Filter on the word "worn": copy each matching line from the listing below.

_ _ _ _ _ _ _

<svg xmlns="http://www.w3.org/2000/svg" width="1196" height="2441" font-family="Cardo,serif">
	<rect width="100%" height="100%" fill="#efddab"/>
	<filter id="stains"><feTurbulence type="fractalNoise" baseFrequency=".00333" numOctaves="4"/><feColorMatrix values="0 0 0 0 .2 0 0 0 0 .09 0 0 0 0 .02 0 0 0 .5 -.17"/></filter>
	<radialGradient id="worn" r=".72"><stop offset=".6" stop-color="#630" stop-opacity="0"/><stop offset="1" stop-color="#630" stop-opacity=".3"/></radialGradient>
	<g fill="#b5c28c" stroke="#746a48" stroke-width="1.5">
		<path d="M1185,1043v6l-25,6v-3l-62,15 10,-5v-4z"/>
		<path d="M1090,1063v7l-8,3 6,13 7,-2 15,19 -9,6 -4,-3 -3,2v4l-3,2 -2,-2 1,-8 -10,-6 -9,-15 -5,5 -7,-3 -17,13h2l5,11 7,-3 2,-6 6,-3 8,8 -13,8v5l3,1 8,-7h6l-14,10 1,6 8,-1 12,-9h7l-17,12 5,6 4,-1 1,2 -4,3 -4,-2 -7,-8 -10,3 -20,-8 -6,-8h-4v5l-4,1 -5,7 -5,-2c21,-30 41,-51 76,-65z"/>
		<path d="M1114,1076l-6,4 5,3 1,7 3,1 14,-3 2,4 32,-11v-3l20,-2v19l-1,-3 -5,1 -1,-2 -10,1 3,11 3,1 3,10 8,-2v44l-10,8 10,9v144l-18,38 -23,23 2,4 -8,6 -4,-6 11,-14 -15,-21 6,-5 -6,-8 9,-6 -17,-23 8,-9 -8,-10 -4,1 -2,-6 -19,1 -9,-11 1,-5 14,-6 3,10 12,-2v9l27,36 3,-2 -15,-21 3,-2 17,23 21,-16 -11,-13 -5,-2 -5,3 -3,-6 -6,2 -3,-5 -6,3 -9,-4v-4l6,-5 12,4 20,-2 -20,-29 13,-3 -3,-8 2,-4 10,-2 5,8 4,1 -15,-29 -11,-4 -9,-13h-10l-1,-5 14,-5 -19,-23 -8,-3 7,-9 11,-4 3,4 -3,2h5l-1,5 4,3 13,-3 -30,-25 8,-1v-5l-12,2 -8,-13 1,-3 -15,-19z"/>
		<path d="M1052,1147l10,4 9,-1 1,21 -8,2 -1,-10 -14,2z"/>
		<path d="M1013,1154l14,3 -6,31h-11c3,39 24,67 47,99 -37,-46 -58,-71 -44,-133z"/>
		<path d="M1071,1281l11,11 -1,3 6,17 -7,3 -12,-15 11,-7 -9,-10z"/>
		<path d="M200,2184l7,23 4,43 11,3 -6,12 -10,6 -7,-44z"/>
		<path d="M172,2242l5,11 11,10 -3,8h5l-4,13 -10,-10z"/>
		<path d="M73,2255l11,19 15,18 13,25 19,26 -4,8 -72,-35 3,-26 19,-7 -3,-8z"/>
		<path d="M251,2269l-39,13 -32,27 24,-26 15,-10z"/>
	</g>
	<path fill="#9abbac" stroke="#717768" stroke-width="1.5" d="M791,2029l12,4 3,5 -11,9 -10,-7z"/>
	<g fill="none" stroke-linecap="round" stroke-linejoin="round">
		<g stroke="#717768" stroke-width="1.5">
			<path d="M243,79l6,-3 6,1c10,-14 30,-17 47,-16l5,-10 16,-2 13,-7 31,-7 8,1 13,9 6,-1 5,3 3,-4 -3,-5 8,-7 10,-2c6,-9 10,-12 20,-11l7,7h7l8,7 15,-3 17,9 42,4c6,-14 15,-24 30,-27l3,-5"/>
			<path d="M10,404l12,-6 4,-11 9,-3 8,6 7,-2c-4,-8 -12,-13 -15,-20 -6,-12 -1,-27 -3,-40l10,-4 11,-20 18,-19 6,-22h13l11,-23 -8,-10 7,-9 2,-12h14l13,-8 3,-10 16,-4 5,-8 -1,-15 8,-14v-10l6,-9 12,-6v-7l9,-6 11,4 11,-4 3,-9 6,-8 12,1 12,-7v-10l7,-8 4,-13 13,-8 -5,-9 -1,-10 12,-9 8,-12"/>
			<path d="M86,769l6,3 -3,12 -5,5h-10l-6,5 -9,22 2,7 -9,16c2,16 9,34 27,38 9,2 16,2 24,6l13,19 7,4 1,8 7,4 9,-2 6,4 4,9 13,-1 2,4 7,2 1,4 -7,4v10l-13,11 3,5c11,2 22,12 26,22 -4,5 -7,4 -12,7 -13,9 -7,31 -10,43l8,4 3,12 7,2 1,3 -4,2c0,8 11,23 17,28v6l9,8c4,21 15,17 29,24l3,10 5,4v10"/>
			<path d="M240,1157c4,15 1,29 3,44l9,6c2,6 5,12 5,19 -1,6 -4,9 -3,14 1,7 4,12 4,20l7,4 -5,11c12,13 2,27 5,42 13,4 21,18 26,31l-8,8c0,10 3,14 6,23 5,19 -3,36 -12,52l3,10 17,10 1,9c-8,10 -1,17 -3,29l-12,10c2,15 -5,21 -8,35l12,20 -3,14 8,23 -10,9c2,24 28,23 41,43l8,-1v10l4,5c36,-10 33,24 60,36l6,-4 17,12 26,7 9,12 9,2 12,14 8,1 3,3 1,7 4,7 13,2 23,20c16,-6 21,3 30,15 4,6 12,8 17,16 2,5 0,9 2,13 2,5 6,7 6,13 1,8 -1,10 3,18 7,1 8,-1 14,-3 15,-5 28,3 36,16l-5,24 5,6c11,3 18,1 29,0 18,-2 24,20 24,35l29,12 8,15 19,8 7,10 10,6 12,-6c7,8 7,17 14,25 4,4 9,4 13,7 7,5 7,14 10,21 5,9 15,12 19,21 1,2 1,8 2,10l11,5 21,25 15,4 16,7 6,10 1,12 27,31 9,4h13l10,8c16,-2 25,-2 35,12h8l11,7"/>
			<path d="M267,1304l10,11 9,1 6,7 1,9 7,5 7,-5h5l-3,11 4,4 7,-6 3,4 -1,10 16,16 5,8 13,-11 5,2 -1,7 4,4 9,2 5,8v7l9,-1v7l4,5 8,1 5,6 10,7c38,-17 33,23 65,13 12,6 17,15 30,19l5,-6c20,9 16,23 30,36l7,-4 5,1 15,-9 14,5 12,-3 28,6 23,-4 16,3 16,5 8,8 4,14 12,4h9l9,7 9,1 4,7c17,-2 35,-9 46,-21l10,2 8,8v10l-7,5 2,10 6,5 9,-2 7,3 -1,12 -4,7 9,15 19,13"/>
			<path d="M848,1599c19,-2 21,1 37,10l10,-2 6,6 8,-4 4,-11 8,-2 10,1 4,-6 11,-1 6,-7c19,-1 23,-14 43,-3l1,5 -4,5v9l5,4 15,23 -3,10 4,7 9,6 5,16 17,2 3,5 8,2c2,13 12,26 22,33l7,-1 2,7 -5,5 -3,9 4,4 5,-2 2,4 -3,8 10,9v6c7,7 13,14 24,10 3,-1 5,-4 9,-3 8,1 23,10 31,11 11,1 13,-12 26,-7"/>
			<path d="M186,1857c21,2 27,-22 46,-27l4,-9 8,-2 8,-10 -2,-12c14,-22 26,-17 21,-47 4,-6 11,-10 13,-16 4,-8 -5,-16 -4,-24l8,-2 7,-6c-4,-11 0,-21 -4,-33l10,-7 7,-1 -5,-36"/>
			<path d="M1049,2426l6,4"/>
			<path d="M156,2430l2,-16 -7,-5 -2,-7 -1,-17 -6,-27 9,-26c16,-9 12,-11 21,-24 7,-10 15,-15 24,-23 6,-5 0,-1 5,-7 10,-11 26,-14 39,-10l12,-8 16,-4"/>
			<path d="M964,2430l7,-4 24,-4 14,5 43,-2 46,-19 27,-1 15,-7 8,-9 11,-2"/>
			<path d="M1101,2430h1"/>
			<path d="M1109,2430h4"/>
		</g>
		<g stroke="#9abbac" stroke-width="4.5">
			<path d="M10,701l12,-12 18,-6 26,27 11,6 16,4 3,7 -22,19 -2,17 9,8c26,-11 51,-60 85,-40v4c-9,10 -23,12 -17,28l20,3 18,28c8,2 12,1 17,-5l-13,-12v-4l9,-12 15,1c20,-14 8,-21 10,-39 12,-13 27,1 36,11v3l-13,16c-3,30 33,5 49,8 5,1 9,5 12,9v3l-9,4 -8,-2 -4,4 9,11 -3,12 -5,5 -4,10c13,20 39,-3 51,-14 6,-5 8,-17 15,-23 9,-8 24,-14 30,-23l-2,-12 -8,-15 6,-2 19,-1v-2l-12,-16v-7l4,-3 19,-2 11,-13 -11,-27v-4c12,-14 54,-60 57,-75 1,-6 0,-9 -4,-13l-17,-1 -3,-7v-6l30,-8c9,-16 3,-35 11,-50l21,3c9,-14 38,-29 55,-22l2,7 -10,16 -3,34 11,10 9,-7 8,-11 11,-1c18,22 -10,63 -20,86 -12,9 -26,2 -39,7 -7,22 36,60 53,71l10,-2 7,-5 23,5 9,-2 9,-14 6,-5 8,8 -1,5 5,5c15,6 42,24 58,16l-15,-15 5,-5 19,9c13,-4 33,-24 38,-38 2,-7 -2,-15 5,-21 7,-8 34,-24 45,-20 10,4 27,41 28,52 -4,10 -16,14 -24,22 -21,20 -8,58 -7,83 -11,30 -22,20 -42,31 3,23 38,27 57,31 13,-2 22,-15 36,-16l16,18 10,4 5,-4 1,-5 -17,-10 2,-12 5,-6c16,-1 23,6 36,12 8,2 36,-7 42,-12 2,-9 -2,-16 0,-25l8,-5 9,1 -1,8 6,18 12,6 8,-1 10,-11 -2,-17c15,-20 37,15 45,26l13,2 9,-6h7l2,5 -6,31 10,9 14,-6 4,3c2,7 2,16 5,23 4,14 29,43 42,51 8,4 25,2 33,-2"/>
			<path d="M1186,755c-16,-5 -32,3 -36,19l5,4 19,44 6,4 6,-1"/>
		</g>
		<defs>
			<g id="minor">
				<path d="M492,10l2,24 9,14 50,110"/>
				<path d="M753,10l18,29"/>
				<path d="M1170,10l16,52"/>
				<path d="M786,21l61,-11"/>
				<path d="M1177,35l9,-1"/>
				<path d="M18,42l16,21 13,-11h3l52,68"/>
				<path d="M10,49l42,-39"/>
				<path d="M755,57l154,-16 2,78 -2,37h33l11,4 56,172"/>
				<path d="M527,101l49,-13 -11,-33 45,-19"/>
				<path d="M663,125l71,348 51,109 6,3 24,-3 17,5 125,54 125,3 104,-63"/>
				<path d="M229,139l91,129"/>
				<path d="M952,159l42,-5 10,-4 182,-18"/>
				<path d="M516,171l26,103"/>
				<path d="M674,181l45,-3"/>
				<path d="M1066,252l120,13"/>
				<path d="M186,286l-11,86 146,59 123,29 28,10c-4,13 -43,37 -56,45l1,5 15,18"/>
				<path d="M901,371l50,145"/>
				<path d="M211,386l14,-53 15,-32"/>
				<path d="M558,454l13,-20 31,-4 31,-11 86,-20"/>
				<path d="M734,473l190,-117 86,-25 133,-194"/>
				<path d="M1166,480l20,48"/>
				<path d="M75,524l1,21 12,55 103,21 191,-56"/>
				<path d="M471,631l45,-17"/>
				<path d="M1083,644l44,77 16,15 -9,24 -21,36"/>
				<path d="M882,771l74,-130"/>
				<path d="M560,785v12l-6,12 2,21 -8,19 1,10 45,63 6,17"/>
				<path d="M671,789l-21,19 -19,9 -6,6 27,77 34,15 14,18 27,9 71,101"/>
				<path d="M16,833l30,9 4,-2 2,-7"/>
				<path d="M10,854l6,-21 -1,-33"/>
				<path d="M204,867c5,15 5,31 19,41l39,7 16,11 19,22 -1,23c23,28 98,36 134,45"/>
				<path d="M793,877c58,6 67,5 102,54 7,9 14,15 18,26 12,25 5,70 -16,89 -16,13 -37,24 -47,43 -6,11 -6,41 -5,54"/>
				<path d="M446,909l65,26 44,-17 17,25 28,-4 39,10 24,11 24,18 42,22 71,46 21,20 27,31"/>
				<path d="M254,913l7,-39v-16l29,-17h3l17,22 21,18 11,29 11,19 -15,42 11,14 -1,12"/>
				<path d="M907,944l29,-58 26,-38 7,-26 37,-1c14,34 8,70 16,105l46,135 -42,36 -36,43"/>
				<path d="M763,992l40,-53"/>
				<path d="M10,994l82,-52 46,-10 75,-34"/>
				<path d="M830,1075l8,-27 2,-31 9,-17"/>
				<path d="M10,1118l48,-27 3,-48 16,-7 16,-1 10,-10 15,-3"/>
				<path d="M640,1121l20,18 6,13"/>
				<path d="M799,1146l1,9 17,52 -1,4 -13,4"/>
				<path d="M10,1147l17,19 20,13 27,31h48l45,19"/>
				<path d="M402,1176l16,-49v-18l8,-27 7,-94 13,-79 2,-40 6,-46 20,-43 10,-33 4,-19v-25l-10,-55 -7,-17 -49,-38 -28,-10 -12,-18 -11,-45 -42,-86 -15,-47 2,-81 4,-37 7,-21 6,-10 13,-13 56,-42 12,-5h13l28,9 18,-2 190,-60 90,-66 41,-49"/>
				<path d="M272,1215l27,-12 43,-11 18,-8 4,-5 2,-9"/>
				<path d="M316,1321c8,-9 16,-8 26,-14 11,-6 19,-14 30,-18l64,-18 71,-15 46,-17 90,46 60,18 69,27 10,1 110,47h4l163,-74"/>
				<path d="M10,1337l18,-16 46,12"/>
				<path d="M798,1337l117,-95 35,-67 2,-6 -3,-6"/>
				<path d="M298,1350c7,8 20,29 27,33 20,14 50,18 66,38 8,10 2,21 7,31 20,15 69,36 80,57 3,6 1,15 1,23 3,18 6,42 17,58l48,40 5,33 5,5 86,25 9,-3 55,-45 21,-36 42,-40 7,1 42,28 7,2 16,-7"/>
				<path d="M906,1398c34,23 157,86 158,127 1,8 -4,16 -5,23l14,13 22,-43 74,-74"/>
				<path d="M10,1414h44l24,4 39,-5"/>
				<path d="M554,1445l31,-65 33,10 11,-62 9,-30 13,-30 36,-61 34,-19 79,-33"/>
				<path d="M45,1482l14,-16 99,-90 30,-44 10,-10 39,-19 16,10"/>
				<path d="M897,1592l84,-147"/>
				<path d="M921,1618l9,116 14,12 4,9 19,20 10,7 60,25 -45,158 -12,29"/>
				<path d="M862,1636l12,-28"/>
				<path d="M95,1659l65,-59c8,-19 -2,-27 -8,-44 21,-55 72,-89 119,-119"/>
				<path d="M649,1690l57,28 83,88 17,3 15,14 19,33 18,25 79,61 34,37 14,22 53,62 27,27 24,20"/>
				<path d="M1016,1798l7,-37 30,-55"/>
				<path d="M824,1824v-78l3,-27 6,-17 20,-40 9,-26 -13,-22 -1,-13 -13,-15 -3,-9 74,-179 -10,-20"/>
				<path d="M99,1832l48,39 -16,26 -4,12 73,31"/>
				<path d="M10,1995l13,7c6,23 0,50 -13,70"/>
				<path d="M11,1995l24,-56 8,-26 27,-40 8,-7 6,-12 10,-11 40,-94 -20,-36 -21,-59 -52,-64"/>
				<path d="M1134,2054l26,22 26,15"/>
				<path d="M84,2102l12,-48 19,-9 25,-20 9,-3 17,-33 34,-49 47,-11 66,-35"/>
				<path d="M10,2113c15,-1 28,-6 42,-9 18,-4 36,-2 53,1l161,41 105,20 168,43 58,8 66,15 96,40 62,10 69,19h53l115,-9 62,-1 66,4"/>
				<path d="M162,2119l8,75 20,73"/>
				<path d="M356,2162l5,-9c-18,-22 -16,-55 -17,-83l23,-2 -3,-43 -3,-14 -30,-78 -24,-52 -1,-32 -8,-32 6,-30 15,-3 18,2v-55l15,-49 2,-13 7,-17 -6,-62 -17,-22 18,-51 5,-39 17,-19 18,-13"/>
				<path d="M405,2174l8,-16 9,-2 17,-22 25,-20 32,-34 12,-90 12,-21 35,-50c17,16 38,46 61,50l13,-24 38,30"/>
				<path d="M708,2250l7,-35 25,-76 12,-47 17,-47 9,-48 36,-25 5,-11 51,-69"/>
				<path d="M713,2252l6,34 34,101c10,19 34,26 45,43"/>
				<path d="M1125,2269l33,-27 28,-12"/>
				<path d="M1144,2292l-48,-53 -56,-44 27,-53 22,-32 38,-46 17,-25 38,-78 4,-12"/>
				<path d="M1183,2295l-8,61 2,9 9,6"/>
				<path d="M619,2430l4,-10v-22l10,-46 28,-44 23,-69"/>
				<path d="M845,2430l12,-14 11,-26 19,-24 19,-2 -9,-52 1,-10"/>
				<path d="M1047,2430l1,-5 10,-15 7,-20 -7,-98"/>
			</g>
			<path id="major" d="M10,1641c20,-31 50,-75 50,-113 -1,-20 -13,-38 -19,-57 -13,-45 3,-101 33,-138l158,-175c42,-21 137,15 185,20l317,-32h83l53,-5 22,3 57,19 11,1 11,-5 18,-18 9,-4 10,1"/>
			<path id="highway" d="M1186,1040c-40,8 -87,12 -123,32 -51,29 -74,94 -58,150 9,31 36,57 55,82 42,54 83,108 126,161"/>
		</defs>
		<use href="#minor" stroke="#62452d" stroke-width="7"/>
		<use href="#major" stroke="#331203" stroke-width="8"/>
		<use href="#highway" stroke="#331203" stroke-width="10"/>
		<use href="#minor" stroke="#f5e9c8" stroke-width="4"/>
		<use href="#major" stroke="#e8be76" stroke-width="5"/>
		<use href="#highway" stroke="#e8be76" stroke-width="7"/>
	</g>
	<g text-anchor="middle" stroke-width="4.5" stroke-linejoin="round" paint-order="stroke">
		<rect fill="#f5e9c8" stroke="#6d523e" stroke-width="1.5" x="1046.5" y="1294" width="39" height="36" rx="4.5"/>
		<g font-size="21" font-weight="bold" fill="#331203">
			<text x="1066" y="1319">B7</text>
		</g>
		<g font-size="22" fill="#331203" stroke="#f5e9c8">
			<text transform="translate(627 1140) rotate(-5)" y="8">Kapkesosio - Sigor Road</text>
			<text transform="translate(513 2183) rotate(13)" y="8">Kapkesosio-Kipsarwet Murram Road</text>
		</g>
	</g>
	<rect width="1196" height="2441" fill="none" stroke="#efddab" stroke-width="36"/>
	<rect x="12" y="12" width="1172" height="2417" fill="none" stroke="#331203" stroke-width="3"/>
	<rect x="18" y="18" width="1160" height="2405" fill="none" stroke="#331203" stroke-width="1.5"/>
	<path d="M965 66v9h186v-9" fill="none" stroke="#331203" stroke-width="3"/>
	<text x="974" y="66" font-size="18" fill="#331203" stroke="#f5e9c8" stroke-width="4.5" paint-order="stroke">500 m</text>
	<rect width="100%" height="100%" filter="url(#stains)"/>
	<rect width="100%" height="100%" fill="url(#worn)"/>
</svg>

_ _ _ _ _ _ _

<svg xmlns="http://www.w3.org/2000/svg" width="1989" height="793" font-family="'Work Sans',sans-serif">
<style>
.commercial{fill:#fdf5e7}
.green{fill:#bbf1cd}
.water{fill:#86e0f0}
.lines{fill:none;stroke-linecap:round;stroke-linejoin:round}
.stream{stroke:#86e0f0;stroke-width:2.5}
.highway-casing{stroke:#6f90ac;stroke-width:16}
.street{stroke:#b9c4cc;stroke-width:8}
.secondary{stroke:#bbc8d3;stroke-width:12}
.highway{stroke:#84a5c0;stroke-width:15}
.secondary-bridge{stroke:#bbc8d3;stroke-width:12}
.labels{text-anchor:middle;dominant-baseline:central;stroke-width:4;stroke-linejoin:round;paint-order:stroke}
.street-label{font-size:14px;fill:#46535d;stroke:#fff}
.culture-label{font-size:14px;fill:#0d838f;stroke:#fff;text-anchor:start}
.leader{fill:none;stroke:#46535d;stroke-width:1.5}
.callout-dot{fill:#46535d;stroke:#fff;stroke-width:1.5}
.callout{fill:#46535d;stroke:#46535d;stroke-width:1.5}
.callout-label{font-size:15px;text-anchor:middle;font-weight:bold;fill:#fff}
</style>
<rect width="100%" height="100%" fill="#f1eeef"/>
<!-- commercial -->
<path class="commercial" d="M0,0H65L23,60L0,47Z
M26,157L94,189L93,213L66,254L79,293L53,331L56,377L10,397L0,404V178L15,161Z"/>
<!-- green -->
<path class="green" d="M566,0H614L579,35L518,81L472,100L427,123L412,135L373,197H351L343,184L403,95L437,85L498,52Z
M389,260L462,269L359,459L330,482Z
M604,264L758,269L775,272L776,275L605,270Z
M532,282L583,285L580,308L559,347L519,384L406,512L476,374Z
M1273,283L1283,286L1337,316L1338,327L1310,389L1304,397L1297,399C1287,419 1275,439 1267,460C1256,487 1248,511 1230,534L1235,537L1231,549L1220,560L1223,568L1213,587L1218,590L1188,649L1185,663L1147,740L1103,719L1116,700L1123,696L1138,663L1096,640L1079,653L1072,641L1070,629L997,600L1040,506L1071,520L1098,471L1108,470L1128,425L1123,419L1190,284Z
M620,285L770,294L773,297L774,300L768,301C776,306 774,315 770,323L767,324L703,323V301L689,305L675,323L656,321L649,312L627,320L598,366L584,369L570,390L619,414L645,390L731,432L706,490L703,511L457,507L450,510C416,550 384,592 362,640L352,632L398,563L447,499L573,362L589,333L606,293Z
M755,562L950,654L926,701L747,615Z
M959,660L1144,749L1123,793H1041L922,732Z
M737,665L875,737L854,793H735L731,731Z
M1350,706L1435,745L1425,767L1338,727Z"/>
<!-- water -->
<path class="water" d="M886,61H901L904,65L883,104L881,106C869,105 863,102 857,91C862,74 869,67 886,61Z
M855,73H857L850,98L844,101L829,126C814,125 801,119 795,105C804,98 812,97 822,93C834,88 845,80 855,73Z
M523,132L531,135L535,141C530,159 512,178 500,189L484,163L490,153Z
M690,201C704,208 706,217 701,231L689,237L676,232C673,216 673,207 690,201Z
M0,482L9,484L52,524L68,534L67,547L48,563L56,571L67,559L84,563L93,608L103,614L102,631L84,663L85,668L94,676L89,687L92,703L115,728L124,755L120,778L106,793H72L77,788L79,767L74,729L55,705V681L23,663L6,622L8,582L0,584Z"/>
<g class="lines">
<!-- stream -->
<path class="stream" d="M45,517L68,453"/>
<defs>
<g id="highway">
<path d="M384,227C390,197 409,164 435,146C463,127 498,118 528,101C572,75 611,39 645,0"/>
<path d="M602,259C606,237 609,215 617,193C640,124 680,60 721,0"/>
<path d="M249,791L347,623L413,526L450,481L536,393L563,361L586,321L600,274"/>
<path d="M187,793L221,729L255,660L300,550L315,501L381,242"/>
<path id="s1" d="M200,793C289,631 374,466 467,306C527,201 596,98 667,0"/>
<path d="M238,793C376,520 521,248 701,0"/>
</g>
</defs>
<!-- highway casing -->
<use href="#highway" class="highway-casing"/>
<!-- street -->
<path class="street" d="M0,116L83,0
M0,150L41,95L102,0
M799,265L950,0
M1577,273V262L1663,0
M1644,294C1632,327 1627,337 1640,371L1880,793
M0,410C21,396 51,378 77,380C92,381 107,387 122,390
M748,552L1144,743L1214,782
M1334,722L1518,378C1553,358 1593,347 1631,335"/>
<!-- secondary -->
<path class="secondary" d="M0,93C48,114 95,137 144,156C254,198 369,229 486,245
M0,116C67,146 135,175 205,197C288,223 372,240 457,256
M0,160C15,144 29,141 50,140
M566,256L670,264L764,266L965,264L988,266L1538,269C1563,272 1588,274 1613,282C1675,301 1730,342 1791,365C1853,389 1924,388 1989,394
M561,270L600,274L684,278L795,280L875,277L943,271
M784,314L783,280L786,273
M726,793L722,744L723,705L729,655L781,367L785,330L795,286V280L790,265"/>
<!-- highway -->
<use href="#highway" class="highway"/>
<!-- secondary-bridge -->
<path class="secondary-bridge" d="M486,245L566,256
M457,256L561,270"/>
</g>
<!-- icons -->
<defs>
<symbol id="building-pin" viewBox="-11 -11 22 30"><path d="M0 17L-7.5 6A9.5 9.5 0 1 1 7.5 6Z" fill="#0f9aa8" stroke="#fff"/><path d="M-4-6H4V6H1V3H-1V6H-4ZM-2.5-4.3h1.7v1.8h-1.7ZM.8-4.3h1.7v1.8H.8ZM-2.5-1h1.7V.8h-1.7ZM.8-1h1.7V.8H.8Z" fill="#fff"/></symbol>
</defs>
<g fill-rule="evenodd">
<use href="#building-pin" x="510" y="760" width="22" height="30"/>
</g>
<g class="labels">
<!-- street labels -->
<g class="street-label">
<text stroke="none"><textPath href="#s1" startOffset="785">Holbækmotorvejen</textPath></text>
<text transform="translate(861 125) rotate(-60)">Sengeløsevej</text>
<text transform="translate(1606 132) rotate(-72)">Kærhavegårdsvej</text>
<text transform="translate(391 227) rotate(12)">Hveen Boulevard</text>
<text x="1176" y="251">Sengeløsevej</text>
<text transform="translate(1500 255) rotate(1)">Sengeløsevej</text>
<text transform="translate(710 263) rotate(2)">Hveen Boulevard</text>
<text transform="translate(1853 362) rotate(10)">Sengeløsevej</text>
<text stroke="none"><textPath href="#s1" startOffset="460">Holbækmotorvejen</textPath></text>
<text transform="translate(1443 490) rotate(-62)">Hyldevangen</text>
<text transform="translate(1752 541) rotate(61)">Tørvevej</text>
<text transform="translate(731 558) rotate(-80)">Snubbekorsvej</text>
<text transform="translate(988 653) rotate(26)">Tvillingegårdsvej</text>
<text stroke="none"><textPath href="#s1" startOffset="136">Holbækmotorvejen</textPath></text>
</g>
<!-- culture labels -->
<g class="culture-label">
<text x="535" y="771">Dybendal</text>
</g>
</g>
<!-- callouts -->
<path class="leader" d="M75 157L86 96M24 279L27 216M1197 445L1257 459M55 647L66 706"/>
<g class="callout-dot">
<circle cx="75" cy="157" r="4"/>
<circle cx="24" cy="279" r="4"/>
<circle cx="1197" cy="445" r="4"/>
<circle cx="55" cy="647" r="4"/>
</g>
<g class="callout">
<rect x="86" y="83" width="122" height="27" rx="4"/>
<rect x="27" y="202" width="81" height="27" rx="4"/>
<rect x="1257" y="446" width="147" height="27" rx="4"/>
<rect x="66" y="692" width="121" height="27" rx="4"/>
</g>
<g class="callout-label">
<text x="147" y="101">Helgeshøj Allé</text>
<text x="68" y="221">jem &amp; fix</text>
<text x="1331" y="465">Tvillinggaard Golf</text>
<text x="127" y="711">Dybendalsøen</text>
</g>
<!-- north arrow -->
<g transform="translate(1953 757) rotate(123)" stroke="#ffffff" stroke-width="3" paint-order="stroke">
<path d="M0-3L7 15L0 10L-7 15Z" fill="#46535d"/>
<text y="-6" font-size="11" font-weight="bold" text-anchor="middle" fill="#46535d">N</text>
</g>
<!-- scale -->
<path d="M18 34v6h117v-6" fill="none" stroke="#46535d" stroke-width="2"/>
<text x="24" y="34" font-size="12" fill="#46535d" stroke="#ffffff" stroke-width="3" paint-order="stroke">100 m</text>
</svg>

_ _ _ _ _ _ _

Exercise response -
	<radialGradient id="worn" r=".72"><stop offset=".6" stop-color="#630" stop-opacity="0"/><stop offset="1" stop-color="#630" stop-opacity=".3"/></radialGradient>
	<rect width="100%" height="100%" fill="url(#worn)"/>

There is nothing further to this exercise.